Miss 1: We optimized for first-day delight before reliability. Early on, we prioritized making the agent feel smart on the first query. That meant aggressive auto-inferring of definitions when the user hadn't taught us anything yet. This was great for demos and bad for users, because the auto-inferred definition would silently anchor everything that came after. We learned to make the agent ask on the first query and assume only after explicit confirmation. Demos got slightly worse. Reliability got dramatically better. The right trade.
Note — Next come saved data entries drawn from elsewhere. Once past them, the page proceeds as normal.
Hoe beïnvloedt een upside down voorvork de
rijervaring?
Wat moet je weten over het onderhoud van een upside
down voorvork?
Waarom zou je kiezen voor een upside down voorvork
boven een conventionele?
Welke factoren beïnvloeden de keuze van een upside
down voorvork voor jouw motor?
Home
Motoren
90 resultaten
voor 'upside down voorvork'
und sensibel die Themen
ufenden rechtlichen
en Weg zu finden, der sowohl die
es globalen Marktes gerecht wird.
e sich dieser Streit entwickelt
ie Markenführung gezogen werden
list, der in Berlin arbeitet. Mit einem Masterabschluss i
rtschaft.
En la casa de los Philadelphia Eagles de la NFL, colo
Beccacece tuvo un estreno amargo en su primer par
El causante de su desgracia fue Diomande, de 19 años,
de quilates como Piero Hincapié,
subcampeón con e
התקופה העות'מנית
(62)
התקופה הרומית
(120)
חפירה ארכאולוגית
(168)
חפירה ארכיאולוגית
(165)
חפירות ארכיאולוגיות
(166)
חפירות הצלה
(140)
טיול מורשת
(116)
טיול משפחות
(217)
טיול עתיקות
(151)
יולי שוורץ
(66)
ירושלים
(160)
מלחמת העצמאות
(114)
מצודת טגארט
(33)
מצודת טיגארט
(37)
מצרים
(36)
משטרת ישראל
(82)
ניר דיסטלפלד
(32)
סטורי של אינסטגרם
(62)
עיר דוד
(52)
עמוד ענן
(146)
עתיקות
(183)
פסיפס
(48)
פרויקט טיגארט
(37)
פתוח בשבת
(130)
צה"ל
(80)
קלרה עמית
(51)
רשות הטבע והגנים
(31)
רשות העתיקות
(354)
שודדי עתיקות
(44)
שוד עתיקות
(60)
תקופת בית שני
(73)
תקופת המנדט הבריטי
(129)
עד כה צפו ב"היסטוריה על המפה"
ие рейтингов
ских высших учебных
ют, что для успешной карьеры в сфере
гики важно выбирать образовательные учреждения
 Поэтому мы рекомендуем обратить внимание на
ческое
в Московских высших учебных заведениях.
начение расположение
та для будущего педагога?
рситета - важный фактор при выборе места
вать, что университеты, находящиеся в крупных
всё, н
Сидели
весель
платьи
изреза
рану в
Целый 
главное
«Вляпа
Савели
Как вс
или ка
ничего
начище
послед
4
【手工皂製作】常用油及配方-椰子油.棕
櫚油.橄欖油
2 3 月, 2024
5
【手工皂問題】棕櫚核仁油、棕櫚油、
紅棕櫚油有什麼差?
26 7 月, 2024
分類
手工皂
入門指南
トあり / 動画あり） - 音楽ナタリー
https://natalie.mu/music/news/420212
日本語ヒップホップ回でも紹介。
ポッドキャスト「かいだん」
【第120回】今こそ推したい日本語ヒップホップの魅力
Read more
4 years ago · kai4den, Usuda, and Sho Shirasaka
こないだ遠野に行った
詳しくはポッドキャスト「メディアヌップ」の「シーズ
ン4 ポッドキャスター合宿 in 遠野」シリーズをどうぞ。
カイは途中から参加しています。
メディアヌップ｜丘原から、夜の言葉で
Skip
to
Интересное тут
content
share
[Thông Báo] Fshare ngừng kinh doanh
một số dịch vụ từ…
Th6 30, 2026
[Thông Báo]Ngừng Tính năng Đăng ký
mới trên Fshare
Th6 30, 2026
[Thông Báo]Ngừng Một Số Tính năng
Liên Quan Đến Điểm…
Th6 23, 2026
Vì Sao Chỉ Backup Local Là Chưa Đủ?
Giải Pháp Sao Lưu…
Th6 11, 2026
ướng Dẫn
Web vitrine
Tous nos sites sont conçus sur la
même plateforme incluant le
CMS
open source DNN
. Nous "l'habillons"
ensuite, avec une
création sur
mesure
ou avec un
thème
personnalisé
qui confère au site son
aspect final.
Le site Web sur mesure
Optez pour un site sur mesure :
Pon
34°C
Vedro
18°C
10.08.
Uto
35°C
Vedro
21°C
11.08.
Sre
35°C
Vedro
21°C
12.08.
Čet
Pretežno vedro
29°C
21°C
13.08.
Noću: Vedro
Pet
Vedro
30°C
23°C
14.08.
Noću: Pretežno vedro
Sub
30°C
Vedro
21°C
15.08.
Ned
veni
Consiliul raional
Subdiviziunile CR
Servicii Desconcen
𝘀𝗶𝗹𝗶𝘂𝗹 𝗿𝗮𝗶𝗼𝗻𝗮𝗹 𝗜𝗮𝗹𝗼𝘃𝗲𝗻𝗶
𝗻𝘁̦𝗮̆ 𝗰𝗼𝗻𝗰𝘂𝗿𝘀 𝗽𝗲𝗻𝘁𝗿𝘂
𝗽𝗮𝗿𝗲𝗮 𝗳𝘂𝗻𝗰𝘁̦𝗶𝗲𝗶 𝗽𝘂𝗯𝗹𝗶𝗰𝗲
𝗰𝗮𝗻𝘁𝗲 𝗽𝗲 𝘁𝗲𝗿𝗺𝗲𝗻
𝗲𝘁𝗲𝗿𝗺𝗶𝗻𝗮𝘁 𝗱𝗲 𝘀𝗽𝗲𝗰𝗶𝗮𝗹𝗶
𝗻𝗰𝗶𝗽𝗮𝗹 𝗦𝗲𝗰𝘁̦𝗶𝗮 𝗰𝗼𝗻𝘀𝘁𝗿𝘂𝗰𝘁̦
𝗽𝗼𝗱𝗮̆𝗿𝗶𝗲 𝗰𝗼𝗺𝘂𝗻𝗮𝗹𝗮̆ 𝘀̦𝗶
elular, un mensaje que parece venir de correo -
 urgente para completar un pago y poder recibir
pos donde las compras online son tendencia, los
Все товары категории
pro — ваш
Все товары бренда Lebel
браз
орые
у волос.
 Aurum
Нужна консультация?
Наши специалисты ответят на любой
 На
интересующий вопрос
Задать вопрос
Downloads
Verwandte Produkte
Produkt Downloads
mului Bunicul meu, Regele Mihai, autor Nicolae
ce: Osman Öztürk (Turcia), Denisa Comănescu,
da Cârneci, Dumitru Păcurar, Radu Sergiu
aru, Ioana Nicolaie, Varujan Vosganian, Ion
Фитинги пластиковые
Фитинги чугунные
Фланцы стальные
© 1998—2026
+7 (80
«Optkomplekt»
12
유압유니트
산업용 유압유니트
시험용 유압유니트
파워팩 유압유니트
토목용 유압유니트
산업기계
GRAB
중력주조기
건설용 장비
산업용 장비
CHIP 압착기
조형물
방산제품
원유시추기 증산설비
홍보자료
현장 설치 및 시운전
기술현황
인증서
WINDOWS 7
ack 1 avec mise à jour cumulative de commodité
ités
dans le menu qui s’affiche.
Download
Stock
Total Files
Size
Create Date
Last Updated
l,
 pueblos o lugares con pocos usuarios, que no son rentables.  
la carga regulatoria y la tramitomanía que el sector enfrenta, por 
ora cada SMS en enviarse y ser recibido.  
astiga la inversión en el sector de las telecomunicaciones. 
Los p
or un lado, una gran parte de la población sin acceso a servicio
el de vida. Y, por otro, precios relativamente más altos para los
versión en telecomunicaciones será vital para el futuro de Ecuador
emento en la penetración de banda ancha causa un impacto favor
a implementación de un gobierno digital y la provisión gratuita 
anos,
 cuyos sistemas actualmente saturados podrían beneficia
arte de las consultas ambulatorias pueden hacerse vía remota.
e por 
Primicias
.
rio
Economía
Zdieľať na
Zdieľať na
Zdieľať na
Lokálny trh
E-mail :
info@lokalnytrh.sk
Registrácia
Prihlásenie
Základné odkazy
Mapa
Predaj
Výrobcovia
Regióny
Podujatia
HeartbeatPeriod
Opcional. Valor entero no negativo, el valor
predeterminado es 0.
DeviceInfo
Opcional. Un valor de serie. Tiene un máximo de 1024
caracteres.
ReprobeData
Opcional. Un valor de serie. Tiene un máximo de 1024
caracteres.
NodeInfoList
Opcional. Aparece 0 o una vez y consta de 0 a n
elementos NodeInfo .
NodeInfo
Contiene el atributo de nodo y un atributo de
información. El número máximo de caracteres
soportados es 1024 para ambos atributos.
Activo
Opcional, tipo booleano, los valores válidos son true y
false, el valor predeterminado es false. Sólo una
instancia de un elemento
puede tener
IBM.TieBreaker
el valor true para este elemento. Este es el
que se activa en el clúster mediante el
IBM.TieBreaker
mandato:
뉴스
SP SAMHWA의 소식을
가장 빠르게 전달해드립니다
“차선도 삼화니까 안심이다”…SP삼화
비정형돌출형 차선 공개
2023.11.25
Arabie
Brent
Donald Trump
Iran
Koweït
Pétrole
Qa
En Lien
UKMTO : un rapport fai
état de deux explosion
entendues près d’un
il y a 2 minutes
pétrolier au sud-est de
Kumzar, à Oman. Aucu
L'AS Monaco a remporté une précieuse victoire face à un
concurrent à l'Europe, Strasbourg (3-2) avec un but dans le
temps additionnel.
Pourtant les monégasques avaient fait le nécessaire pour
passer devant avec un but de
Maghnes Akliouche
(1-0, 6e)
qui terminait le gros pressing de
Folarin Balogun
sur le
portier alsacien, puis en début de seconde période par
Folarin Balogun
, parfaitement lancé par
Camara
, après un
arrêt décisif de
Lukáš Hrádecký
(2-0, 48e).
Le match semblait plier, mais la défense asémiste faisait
Miss 2: We built memory before we built memory deletion. It is shockingly easy to add a feature that lets users "teach" the agent something. It is shockingly hard to add the feature that lets users un-teach it cleanly, especially when the wrong teaching has already cascaded through saved reports, scheduled jobs, and other users' answers. We had to retrofit a deletion model six weeks in, and it would have been a third as much work to design it from the start.

If you're building something in this space, design the deletion path first. Future-you will send past-you a thank-you note.

Why this matters for you

Most of you reading this aren't going to build an agent. You're going to use one. So the only thing you actually need from this post is a way to evaluate the agents you're considering.

Here are the three questions I'd ask any AI data tool:

  1. When I correct you, where does the correction live? If the answer is "in this chat," that's a chatbot. If the answer is "in a config file you have to update," that's a semantic layer. If the answer is "in a typed memory that's loaded automatically the next time anyone asks," that's an agent.
  2. If the meaning of a term changed last month, what does a query from two months ago see? If the answer is "the new meaning, oops" — be careful. That tool is going to silently break your historical reporting.
  3. Can you delete a memory cleanly? If the answer is hand-wavy, you're going to live with the consequences of your first month's worth of corrections forever.

You can try Matriq here — we onboard small teams personally and the setup is ~6 minutes. You can also see the memory before/after on our homepage if you want a concrete picture before talking to a human.

We built this because the bug at the top of this post — the CEO, the head of product, and the CFO each quoting a different "active user" number — is a bug I have personally caused at least four times. It is solvable. It just isn't solvable with a chatbot.